Estratto del documento:
********
Foto: Dan Mihai Bălănescu Manifestanti a Bucarest, 15 marzo 2025

Il mese di marzo ha visto un grande numero di movimenti di massa in tutta Europa con centinaia di migliaia di cittadini scesi nelle strade di Belgrado, Budapest, Bratislava, Bucarest, Roma e Tiblisi. Tali movimenti sono sorti in maniera autonoma e in risposta a fattori scatenanti diverse tra loro, ponendo così una domanda interessante: nel loro insieme rappresentano una “Primavera europea”? Una spinta verso una democrazia più liberale, un’integrazione europea più forte, una forma di resistenza contro le tendenze autocratiche e l’influenza russa?

Questo articolo viene pubblicato in occasione della Democracy Under Pressure (DUP) Action Week della JEF Europe.

Per comprendere meglio la natura di questo fenomeno, abbiamo raccolto i punti di vista di coloro che lo vivono. Nonostante tali movimenti si differenzino per punti focali in ciascuna geografica, il sostegno ai valori europei costituisce il comune denominatore per la maggior parte di essi. Ciò che li lega è la lotta alla corruzione, alla regressione della democrazia e alla concentrazione di potere nelle mani di gruppi elitari. Tuttavia, il loro rapporto con l’Unione europea e la Russia e la loro visione del futuro variano significativamente nei vari contesti.

Serbia: “La corruzione uccide”

Protests in Belgrade on March 15, 2025; Photo: Nenad Bušić

Il sentimento di indignazione nato dal crollo della tettoia in cemento della stazione ferroviaria di Novi Sad - che ha causato la morte di 15 persone - si è trasformato nel più grande movimento di protesta nella storia della Serbia: secondo fonti indipedenti, il 15 marzo, almeno 325.000 persone si sono dirette verso il centro di Belgrado.
********
Esercizio 1:
Restituisci senza modifiche le righe dei record dall'inizio fino alla riga che contiene "考案者 坂田阿希子（料理家）", inclusa. Escludi le immagini dalla risposta.

Record tratti da un dataset:
********
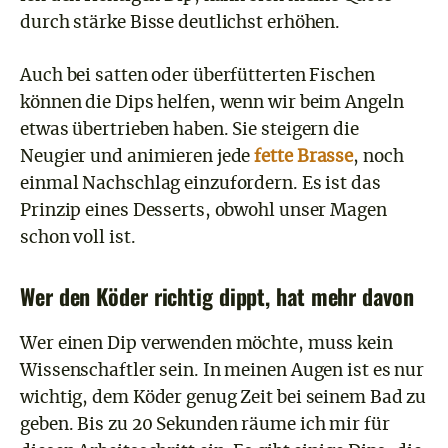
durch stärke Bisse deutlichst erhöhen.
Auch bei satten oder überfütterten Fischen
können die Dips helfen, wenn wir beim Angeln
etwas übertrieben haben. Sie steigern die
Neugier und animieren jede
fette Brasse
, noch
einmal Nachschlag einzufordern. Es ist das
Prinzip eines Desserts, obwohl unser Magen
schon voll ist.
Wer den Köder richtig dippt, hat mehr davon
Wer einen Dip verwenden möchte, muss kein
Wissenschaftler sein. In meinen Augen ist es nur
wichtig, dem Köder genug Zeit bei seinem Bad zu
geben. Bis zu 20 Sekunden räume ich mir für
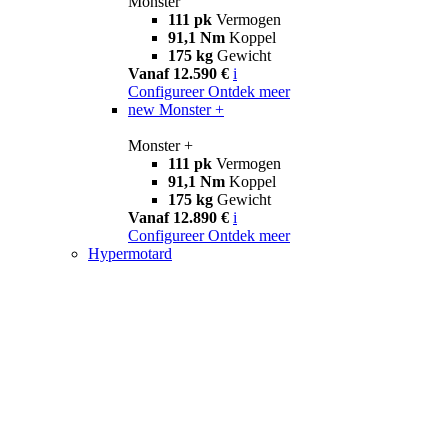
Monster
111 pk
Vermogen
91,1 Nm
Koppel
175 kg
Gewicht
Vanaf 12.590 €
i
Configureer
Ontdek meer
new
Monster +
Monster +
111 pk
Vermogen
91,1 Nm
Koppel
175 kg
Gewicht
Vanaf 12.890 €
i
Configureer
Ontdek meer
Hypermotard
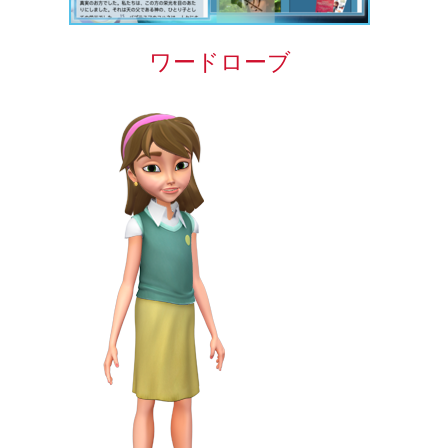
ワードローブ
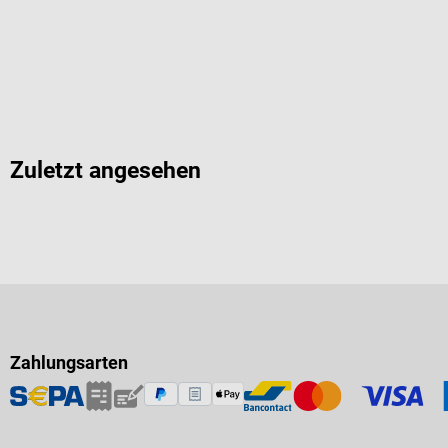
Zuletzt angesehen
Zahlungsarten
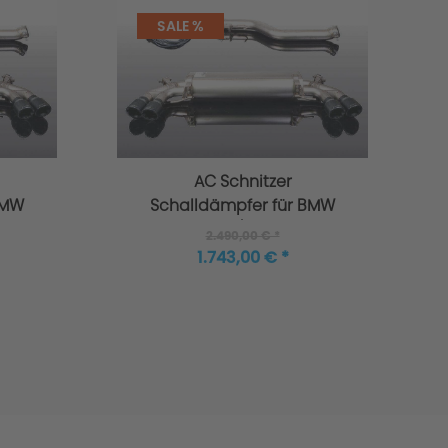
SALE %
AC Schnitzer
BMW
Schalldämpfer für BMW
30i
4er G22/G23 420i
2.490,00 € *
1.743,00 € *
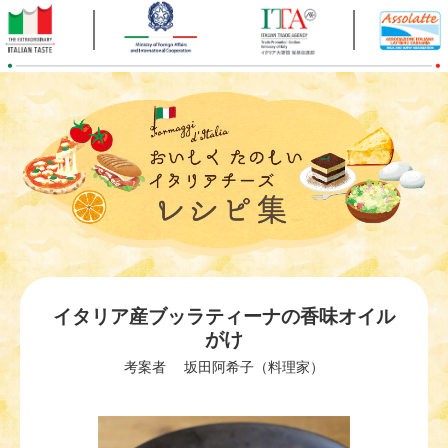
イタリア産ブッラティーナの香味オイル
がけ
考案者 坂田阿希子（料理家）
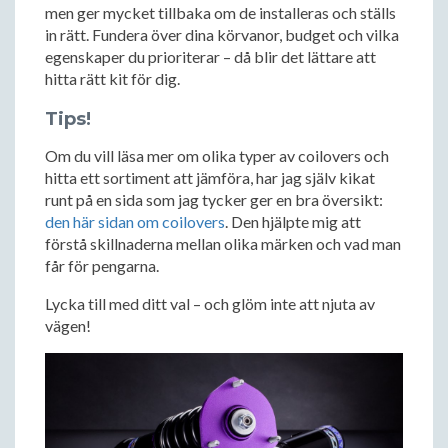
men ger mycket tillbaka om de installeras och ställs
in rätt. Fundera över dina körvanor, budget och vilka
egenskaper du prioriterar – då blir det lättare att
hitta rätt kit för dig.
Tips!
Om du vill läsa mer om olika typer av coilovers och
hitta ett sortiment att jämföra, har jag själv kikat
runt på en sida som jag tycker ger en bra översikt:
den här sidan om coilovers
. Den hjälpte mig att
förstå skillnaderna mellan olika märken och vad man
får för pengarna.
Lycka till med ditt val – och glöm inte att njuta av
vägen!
********
Esercizio 2:
Elenca le città che l'articolo sulle proteste in Europa indica come luoghi in cui, a marzo, centinaia di migliaia di cittadini sono scesi nelle strade.

Risposta finale 1:
durch stärke Bisse deutlichst erhöhen.
Auch bei satten oder überfütterten Fischen
können die Dips helfen, wenn wir beim Angeln
etwas übertrieben haben. Sie steigern die
Neugier und animieren jede
fette Brasse
, noch
einmal Nachschlag einzufordern. Es ist das
Prinzip eines Desserts, obwohl unser Magen
schon voll ist.
Wer den Köder richtig dippt, hat mehr davon
Wer einen Dip verwenden möchte, muss kein
Wissenschaftler sein. In meinen Augen ist es nur
wichtig, dem Köder genug Zeit bei seinem Bad zu
geben. Bis zu 20 Sekunden räume ich mir für
Monster
111 pk
Vermogen
91,1 Nm
Koppel
175 kg
Gewicht
Vanaf 12.590 €
i
Configureer
Ontdek meer
new
Monster +
Monster +
111 pk
Vermogen
91,1 Nm
Koppel
175 kg
Gewicht
Vanaf 12.890 €
i
Configureer
Ontdek meer
Hypermotard
ワードローブ
Zuletzt angesehen
Zahlungsarten
SALE %
AC Schnitzer
BMW
Schalldämpfer für BMW
30i
4er G22/G23 420i
2.490,00 € *
1.743,00 € *
イタリア産ブッラティーナの香味オイル
がけ
考案者 坂田阿希子（料理家）

Risposta finale 2:
Belgrado, Budapest, Bratislava, Bucarest, Roma, Tiblisi